Sort through the data and copy the lines holding the word "left".

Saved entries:
*** Begin section ***

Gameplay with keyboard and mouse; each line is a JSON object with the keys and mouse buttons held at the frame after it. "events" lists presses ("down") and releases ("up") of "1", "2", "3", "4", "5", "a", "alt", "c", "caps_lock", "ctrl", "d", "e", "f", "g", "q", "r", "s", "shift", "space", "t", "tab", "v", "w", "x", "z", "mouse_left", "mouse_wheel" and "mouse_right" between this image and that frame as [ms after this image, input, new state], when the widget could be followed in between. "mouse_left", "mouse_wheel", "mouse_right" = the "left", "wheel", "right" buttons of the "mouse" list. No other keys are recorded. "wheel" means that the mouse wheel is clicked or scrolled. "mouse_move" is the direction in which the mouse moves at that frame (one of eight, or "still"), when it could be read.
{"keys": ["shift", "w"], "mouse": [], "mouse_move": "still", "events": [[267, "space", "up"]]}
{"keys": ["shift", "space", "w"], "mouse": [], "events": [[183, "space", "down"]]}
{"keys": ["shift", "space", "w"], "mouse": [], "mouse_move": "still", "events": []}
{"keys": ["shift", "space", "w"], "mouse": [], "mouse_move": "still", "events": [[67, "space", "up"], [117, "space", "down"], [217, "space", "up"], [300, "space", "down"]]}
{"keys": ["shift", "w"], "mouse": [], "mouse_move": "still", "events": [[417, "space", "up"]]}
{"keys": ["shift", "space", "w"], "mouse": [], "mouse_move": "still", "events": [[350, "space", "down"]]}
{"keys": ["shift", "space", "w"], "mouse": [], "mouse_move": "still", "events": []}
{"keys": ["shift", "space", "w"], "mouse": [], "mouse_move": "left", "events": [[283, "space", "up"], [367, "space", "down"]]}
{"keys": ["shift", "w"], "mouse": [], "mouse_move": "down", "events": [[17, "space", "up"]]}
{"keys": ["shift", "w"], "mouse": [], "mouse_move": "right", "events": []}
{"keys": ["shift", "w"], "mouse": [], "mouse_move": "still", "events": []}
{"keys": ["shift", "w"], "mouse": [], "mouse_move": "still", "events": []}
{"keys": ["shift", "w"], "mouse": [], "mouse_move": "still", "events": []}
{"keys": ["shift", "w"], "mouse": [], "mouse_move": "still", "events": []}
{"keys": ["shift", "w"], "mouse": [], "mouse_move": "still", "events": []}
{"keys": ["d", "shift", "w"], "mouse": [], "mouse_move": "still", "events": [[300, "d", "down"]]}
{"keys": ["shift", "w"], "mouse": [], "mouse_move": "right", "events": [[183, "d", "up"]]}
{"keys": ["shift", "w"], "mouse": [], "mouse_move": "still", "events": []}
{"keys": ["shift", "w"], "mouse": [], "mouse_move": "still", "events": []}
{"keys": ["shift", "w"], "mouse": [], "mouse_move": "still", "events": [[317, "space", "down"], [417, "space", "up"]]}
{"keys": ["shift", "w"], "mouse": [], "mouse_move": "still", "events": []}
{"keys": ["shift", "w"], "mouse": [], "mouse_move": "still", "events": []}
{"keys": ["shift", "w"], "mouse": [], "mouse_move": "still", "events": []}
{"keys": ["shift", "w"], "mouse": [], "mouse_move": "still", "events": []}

*** End section ***

Answer space:
Gameplay with keyboard and mouse; each line is a JSON object with the keys and mouse buttons held at the frame after it. "events" lists presses ("down") and releases ("up") of "1", "2", "3", "4", "5", "a", "alt", "c", "caps_lock", "ctrl", "d", "e", "f", "g", "q", "r", "s", "shift", "space", "t", "tab", "v", "w", "x", "z", "mouse_left", "mouse_wheel" and "mouse_right" between this image and that frame as [ms after this image, input, new state], when the widget could be followed in between. "mouse_left", "mouse_wheel", "mouse_right" = the "left", "wheel", "right" buttons of the "mouse" list. No other keys are recorded. "wheel" means that the mouse wheel is clicked or scrolled. "mouse_move" is the direction in which the mouse moves at that frame (one of eight, or "still"), when it could be read.
{"keys": ["shift", "space", "w"], "mouse": [], "mouse_move": "left", "events": [[283, "space", "up"], [367, "space", "down"]]}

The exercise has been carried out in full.